A problem, however, exists in regard to the question of whether payments which have been made on the basis of the duplicate assessment have been made voluntarily. The law is well settled that where taxes are paid by one who was not under legal duress to pay the same, then such payment is considered to be voluntary and the taxes so paid cannot be refunded unless they were paid under protest (see, Mercury Machine Importing Corporation v. City of New York, 3 N.Y.2d 418, 144 N.E.2d 400, 165 N.Y.S.2d 517, and cases cited therein) . However, while payment under protest is clearly notice of involuntary payment, it is possible to show that payment was not voluntary even though it was not made under protest. Thus, where payment is made due to a material mistake of fact, namely, where it can be presumed that payment would not have been made if the facts were known at the time of the payment, such payment is not voluntary and the taxes so paid may be refunded (Adrico Realty Corp. v. City of New York, 250 N.Y. 29, 164 N.E. 732; Tripler v. Mayor et al. of New York, 125 N.Y. 617, 26 N.E. 721; Redmond v. Mayor of City of New York, 125 N.Y. 632, 26 N.E. 727; Matter of Village of Delhi, 201 N.Y. 408, 94 N.E. 874).

Thus, in Mercury Machine Importing, supra, it was held that no recovery of taxes could be made without protest, but that the menace of the tax lien with penalties added for a delay constitutes a form of duress which obviates the necessity of a formal protest. In Conklin v. Board of Supervisors of Rockland County, 284 App. Div. 965, 134 N.Y.S.2d 735, which involved a proceeding for a refund of taxes under former section 16 of the County Law and section 56-A, subdivision (1) of the Tax Law, the court stated:

The benefits of the statute extend to all persons who have paid taxes which they were not legally bound to pay, whether voluntary or under duress, provided they have an interest in the property to protect.

However, this principle has also been discussed by the courts in Matter of Cerdan (160 N.Y.L.J., No. 115, p. 17, col. 8 (12/13/68)). In discussing the issue, the court, citing Betz v. City of New York (119 App. Div. 91, 103 N.Y.S. 886), focused on the principle of mutual mistake of fact. The court stated that where neither the assessing unit nor the taxpayer had knowledge of the condemnation of the taxpayer’s land then the assessment and ensuing taxes were based upon a mutual mistake and that it was wholly unjustifiable for the assessing unit to retain taxes based on such an assessment. Continuing, the [Betz] court stated:

In the case of like payment of a tax or assessment not void on its face, knowledge at the time by the payor of facts dehors which make it void, also makes the payment a voluntary one, i.e., a payment made with knowledge that the tax or assessment is void. In each case the knowledge that the tax or assessment is void is the basis on which the payment is declared to be a voluntary one. But where the facts dehors which make it void are not known to the payor, such basis does not exist. There the payment is not voluntary for it can be such only when made with knowledge, either presumed or actual, that the levy is void. Instead of being made in the present case with knowledge of the fact that the tax was void, it was made and received under a mutual mistake of fact on which the validity of the tax depended, and money so paid is also recoverable back (Mowatt v. Wright, 1 Wend. 355; Pitcher v. Turin Plank Road Company, 10 Barb. 436; Thompson v. Otis, 42 id. 461; Kingston Bank v. Eltinge, 40 N.Y. 391; Vanderbeck v. City of Rochester, 122 id. 285; Davis v. Kling, 77 Hun, 593).

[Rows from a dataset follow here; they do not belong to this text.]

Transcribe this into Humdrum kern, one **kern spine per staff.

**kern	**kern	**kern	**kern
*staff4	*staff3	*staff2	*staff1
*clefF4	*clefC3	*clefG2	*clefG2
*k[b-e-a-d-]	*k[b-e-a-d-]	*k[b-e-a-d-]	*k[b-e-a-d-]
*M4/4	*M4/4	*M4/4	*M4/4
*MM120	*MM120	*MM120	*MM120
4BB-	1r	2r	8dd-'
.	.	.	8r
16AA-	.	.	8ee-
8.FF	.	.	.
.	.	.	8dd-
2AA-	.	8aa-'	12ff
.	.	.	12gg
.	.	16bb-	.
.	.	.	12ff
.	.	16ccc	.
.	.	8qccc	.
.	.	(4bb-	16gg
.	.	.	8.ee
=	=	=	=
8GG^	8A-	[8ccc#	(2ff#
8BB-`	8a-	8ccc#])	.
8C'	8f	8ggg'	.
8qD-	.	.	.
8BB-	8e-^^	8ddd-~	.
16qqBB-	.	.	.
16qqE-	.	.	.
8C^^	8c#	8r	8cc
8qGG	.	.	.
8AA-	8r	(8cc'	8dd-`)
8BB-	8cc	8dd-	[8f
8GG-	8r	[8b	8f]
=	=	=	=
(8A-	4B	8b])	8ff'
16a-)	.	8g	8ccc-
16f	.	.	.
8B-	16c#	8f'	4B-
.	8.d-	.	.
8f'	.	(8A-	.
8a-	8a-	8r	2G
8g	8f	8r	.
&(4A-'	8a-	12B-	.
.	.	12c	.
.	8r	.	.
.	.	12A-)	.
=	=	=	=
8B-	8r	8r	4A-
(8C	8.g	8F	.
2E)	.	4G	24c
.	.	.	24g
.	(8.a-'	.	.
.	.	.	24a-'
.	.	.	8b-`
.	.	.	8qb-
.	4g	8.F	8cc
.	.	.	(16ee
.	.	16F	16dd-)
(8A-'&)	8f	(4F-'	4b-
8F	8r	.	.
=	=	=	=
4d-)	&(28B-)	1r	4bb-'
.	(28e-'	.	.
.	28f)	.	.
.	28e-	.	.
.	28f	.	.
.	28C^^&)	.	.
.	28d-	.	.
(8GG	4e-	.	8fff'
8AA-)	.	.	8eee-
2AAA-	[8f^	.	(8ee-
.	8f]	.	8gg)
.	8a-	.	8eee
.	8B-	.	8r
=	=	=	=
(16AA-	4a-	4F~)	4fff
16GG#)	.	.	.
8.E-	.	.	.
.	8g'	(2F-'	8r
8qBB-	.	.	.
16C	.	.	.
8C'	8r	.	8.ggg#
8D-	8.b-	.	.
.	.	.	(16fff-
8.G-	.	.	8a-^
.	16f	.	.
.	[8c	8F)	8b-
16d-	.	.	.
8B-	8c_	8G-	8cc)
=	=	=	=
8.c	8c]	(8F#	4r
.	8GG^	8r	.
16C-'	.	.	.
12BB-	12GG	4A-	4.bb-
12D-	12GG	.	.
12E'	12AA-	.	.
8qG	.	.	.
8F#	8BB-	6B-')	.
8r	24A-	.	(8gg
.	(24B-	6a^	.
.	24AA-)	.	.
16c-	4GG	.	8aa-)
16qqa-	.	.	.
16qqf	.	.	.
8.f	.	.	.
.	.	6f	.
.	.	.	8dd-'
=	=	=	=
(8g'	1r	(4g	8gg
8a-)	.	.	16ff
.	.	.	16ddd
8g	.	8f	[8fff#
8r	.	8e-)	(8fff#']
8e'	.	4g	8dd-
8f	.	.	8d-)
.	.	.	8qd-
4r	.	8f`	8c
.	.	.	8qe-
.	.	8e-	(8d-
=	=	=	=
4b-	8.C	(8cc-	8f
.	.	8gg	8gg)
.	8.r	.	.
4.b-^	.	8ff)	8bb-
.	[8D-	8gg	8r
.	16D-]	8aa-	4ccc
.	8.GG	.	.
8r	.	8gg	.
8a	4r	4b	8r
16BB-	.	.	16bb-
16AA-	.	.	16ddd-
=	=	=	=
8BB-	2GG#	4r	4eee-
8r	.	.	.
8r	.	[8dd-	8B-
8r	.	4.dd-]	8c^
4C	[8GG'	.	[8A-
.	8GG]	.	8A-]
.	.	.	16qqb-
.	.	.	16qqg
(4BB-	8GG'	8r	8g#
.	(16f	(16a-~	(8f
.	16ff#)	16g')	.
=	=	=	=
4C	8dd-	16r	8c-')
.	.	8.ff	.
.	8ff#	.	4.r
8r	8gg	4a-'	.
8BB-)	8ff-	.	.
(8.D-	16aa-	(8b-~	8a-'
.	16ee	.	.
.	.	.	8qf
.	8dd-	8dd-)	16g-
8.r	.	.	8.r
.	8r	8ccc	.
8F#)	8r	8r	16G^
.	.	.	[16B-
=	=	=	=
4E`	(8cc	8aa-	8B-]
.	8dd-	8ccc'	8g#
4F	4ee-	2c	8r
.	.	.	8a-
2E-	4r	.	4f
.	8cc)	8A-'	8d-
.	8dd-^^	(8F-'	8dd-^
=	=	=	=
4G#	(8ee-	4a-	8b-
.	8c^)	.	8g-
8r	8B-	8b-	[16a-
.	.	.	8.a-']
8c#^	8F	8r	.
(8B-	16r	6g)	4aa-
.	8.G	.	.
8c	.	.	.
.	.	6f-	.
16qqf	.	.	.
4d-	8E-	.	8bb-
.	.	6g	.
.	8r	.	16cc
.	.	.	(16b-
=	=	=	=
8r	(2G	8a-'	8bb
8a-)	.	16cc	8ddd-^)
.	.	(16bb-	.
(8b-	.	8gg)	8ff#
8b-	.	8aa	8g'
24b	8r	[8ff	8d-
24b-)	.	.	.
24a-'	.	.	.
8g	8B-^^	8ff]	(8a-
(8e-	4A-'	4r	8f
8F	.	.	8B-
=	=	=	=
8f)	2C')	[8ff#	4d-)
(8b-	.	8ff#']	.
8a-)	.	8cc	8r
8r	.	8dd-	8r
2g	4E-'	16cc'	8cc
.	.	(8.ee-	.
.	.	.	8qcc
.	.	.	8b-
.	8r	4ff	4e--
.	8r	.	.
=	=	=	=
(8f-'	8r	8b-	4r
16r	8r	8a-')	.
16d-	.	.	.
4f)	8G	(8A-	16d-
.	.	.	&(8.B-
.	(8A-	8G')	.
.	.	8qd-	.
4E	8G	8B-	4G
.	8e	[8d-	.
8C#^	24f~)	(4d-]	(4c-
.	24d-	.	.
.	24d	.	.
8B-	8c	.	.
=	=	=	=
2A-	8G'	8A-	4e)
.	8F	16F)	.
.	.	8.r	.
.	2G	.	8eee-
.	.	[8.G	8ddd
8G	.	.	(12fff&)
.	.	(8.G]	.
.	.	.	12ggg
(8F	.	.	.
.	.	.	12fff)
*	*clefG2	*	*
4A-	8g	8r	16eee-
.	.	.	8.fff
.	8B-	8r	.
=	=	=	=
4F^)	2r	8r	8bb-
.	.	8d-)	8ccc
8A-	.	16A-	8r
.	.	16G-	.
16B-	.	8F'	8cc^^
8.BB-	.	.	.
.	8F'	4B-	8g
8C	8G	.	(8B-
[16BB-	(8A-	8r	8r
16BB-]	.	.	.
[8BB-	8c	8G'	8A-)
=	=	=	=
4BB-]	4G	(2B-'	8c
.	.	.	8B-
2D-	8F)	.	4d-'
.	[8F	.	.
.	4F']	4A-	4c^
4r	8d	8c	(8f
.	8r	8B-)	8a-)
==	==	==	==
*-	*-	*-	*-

It is not clear from this inquiry whether the circumstances for a mutual mistake of fact, payment under protest or duress exist in the situation described. However, if circumstances for correction do exist, then it must also be noted that it is permissible to refund only six years of taxes which have been paid. This limitation is based upon the statute of limitations for an action to recover moneys had and received (CPLR, § 213).

November 21, 1973

NOTE: L.1974, c.177, effective September 1, 1974, enacted a new Real Property Tax Law, § 556 which is a substantial reenactment of former section 556 repealed by such act. This Opinion construes the law prior to L.1974, c.177.